Not so with these machines. As I stated before, water collects in the top container, near where the detergent goes in. For the longest time (i.e. many weeks) I didn't know there was a release button so you could take this container out and separate it from the machine. So though I kept the door of the washer open for a week at a time, whenever I closed the door again each time I opened it later to do laundry, it would smell like damp, warm peas.
Now, many of you know I am freaked out by certain plants, moss, and mold. And the thought of anything similar to that 1) in my bathroom (which is where my washing machine is) 2) near my clothes or 3) even in the vicinity of my household was more disturbing than I could bear. So I asked my friend Canadian M about it. He was the one who told me about the release button. And thank god, because now I've been able to take it out, drain it, and it dries within a day or so (because it's so dry here). Warm pea smell, resolved.

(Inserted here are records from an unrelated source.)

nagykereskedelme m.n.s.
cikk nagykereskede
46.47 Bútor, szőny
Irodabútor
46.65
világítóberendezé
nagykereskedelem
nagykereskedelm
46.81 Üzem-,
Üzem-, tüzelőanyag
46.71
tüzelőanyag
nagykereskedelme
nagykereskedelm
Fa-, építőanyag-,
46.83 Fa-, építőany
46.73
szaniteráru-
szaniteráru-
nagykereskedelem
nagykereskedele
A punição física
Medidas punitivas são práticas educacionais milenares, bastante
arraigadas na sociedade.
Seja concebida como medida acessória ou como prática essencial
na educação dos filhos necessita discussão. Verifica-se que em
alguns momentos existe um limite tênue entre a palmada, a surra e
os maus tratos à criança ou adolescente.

Seventh rule of Laundry Day: Make your house like a laundromat.
Again, I come from the land of dryers. There are no households in the US that don't have dryers or that don't have access to dryers. It's simply unheard of. So when I found out that people here don't have them (unless you live in suburbia), I definitely did my share of whining and wandering aimlessly in the streets mumbling about the impossibility of it. I even considered buying one and sticking it somewhere inane like my living room (small as it is), just so I wouldn't have to give up the convenience of it.
But alas, I gave in and did as the locals do. Which is: the drying rack.

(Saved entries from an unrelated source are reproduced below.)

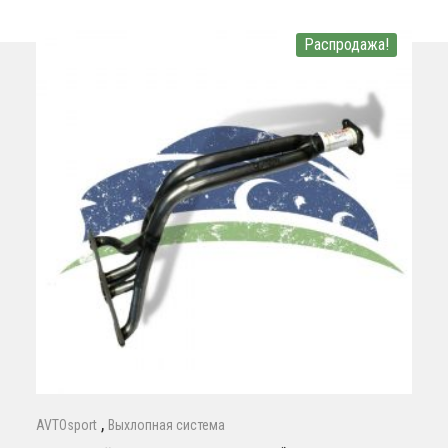
Распродажа!
,
AVTOsport
Выхлопная система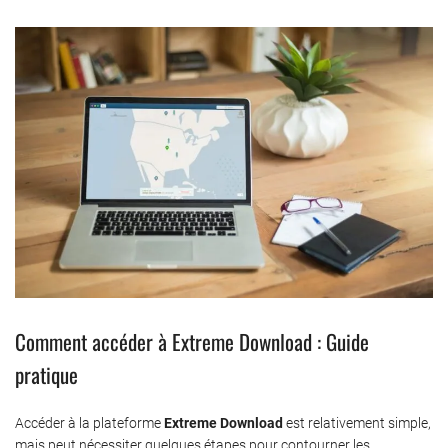
Comment accéder à Extreme Download : Guide
pratique
Accéder à la plateforme
Extreme Download
est relativement simple,
mais peut nécessiter quelques étapes pour contourner les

Normally I would have this in my kitchen/walk in closet area, but since I had maintenance people coming in to fix a gutter outside my window, I had to move it, so that's why it's in my living room this time.
Now, being completely naive and ignorant in this newfound field of "air drying," there were definitely some lessons I needed to learn before I got to my current state of nowhere-near perfection. And I'm still learning. And what you see here is not my normal state of efficiency (again, maintenance people coming in). Normally I have pants hanging from hangers and clothes pins off of every cupboard door handle in the kitchen to maximize air circulation and everything is spread out. I basically turn my kitchen into a laundromat. But alas, not this time.
Eighth rule of Laundry Day: Get yourself a Doc Sock.
And last but not least, you need to get yourself a Doc Sock (as my sister lovingly dubbed him).
These guys: priceless. You can hang socks, undies...any sort of small item off of them. Invaluable. And hilarious! Mine hangs conveniently off of the purse hook I installed on my kitchen bar table. This was acquired from Ikea for a minimum of euros. Totally awesome.
So, in conclusion, despite the fact that I came from a land of fluffy warm laundry that conveniently appears whenever you throw it into a machine, I am indeed learning to deal with harsh realities. And it's not so bad. I feel like a real person who has some real world skills now. I may actually make it, should I be left to my own devices in some electricityless land somewhere out in the middle of nowhere.
Thanks Finland, for showing me light. I still miss the smell of dryer sheets, the warmth of clothes straight from the dryer, and most especially the fluffiness of a towel freshly washed and dried...but it's cool, because the dryer sheets I foolishly brought with me are being given as a wedding present to someone who does have a dryer and who knows the preciousness of such things (plus she now understands the pains of knowing something amazing and not being able to get it anymore...she just ran out of her supply a month ago and has not been the same since). Ah, the sacrifices.